Actually, it wasn’t nearly as false as McCarthy. Cysco Foods had to supply us with supplementary root vegetables, as those from the local provider ran out (due to their popularity I might add). But I couldn’t tell Mr. and Mrs. Hipster that. Their mouths were ajar and their eyes fixated on the list.
“Cysco Farm. They’re up north. Sound good? Great. I need to return this list to chef-” and with that, I darted to the kitchen, dropped the list in the order basket and quickly walked back into the bar. I had to change the subject quickly.
“So, where are you two from?” I asked, maniacally polishing wine glasses.
“From the Earth,” responded Mr. Hipster.
“Me too. Anywhere in particular?” I asked.
“[sigh] Originally, from Portland. But we’ve lived everywhere,” responded Mrs. Hipster.
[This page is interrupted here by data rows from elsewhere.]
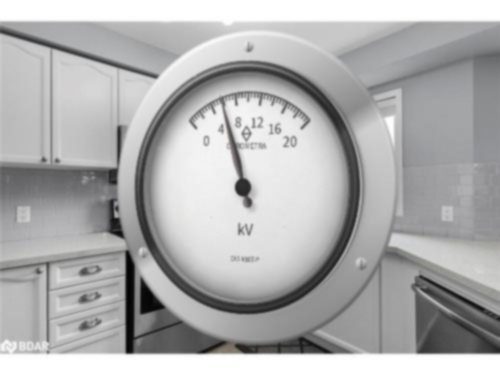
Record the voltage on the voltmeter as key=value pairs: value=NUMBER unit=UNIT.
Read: value=6 unit=kV
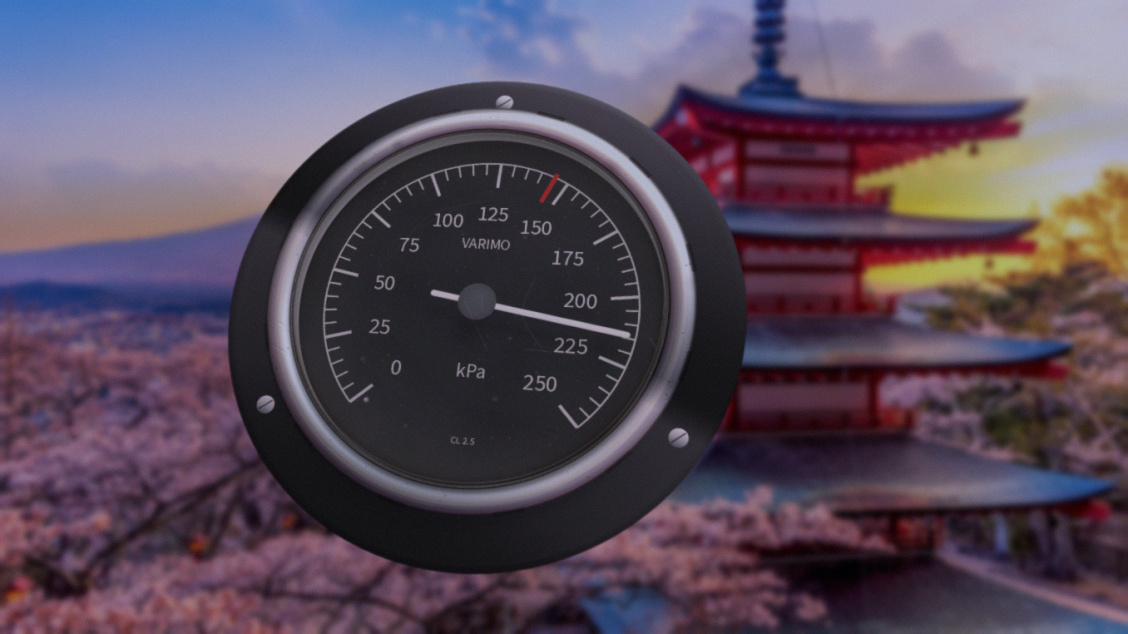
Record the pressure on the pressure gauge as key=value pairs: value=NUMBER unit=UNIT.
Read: value=215 unit=kPa
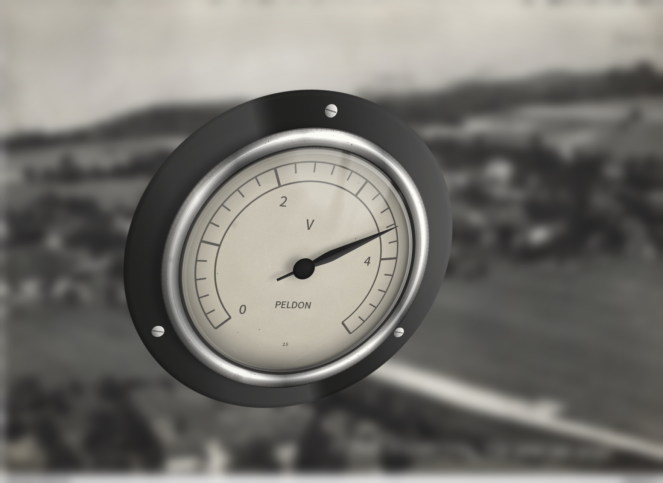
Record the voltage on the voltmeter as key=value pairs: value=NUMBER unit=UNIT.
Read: value=3.6 unit=V
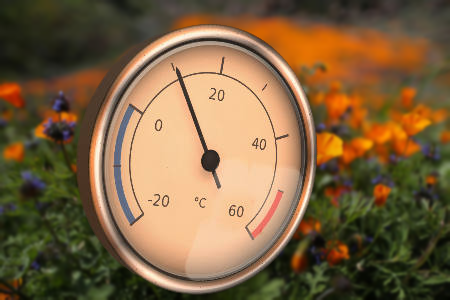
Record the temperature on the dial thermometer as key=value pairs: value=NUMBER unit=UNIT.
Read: value=10 unit=°C
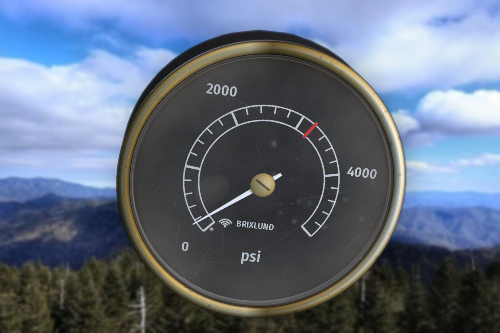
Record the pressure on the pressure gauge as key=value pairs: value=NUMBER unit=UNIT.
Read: value=200 unit=psi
“I see. What made you choose New Mexico?”
“Nothing,” said Mr. Hipster.
“It was chosen for us-” added Mrs. Hipster.
“Family?” I guessed.
“Scrabble,” answered Mr. Hipster.
“What? Like, the game Scrabble?” I questioned, completely bewildered.
“Yeah. Scrabble determines our destiny, or whatever,” said Mrs. Hipster.
I know her explanation was meant to clarify their answer, but it didn’t. How on Earth did a bar of square-inch wooden lettered tiles, determine their destiny? I have traditional Scrabble, travel Scrabble, Scrabulous on Facebook and a Scrabble application on my iPhone, and not a single version has ever determined my destiny. I was either missing out, or these two had their heads so far up their derrières, they could see out their own throats.
Attempting to phrase the question with as little skepticism as possible, I blurted, “How?”
“We get our bag of Scrabble tiles and grab a handful. Then we pull it out of the bag and see what it spells,” explained Mrs. Hipster.
“Yeah,” added Mr. Hipster.
“And those tiles spelled ‘New Mexico’?”
“No, they almost spelled Santa Fe. It was either Santa Fe or Seoul,” said Mrs. Hipster.
“We went with Santa Fe,” added Mr. Hipster.
“I can see that. Well, luckily you weren’t actually playing as proper nouns aren’t allowed!” I joked.
My joke was wasted.
“So you really drew Scrabble tiles and ended up here, huh?”
“Yeah, via Portland-” confirmed Mr. Hipster.
“Destiny,” remarked Mrs. Hipster, amorously gazing at Mr. Hipster.
Readers, the hipsters are here.
I’d also like to blame Portland, Oregon.